Task directions: Each line below with the string "Videos" should be copied.

[Data entries]
---------------
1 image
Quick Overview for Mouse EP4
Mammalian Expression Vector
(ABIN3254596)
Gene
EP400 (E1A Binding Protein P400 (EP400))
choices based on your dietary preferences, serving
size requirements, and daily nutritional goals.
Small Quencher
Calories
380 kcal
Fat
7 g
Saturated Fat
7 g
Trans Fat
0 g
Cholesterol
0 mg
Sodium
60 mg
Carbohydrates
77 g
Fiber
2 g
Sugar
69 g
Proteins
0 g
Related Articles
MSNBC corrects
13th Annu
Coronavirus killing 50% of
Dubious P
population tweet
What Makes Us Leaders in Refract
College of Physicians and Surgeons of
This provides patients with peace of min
---------------
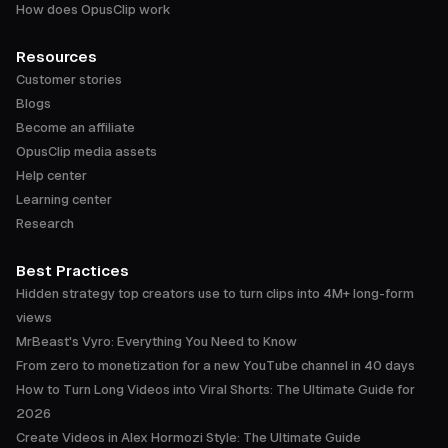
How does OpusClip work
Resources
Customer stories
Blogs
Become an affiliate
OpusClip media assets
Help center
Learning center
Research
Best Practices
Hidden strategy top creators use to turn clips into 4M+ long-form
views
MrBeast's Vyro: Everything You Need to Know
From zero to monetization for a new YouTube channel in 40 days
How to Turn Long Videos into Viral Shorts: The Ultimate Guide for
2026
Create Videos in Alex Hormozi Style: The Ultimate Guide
---------------
Response for this exercise:
How to Turn Long Videos into Viral Shorts: The Ultimate Guide for
Create Videos in Alex Hormozi Style: The Ultimate Guide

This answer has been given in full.